The ACCF offers chestnut grafting instruction, to members by appointment, mornings in the month of April at the Blacksburg airport demonstration plot.  This instruction does not include nut- or bench-grafting, but is limited to grafting in the field on established root systems.  Contact Lucille via e-mail (bottom of this page) and propose a date that is not on a weekend.

It is never too early to establish defenses to keep deer out of your plantings:  here in Virginia, where the deer herd is out of control, we must protect all chestnut seedlings and grafts with staked weld wire cages, 5 feet tall and at least 2.3 feet in diameter, decorated with bright flagging to help deter collisions.

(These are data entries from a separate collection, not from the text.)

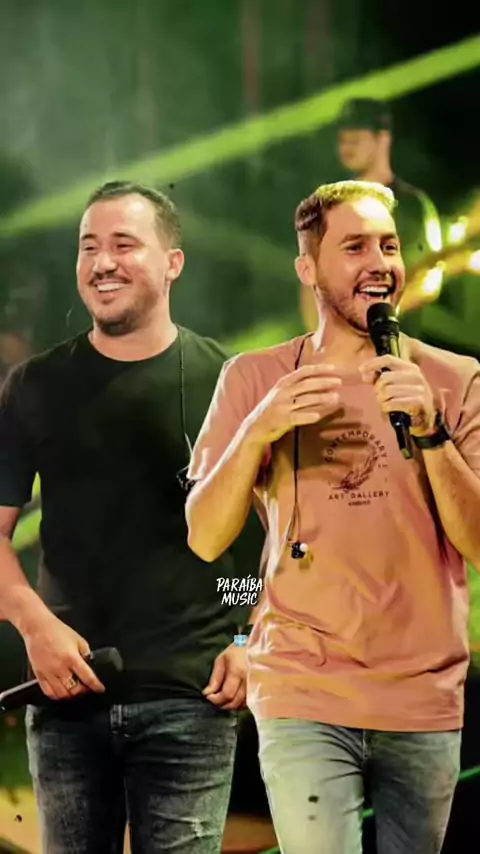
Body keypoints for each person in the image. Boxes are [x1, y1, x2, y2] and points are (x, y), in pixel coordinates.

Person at [185, 179, 480, 854]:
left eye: (389, 246)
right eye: (355, 247)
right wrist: (258, 431)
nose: (380, 262)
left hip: (424, 696)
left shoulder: (455, 379)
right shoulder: (253, 378)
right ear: (308, 268)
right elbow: (204, 537)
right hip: (303, 688)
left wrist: (431, 432)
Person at [0, 180, 263, 854]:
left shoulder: (230, 382)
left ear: (173, 263)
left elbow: (268, 543)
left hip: (193, 704)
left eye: (123, 244)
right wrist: (35, 624)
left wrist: (245, 639)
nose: (102, 263)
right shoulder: (34, 386)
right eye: (89, 247)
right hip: (66, 700)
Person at [302, 98, 442, 332]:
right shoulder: (328, 205)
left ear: (382, 139)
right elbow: (310, 282)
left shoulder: (411, 205)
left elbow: (428, 281)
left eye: (355, 139)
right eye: (342, 140)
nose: (346, 147)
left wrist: (370, 320)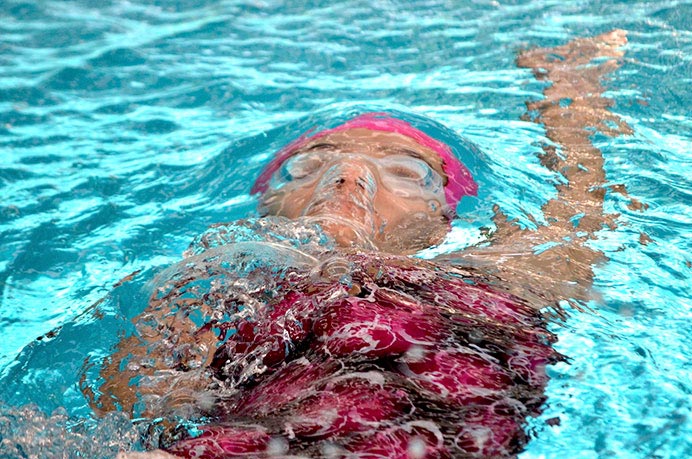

ACCF seednuts/seedlings are all-Americans from open pollination in several  Virginia and West Virginia plantings.  The mother trees are blight resistant, but this characteristic may be inherited by perhaps 10% of their offspring.  More generations of breeding are necessary to produce American chestnuts with blight resistance that is regularly inheritable.  (F2 progeny of Ruth and Miles were planted in February of 2000; more regular heritability of blight resistance is possible among these seedlings.) When ACCF stock is planted within the area infested by blight, natural selection will reveal the resistant individuals; scions from these can then be grafted  into the new shoots on chestnuts  killed  by blight. We rely on the reports of cooperating growers to learn the numbers of ACCF chestnuts which have inherited blight resistance.  Please send reports via our ONLINE  REPORT FORM.

From the 2004 newsletter:  "The nursery distribution schedule depends upon the weather.  American chestnuts must be fully dormant before lifting.  Also, the machinery cannot operate on very wet terrain.  Thus, the date when seedlings may be mailed is unknown until the last minute, and we are unable to promise delivery for a specific date.  In general, the chestnuts are lifted in the second half of November, processed and packed on a Saturday for mailing the following Monday.  All growers should start now to prepare the holes and erect protection cages.  The ability to plant seedlings soon after they arrive correlates strongly with high transplant success."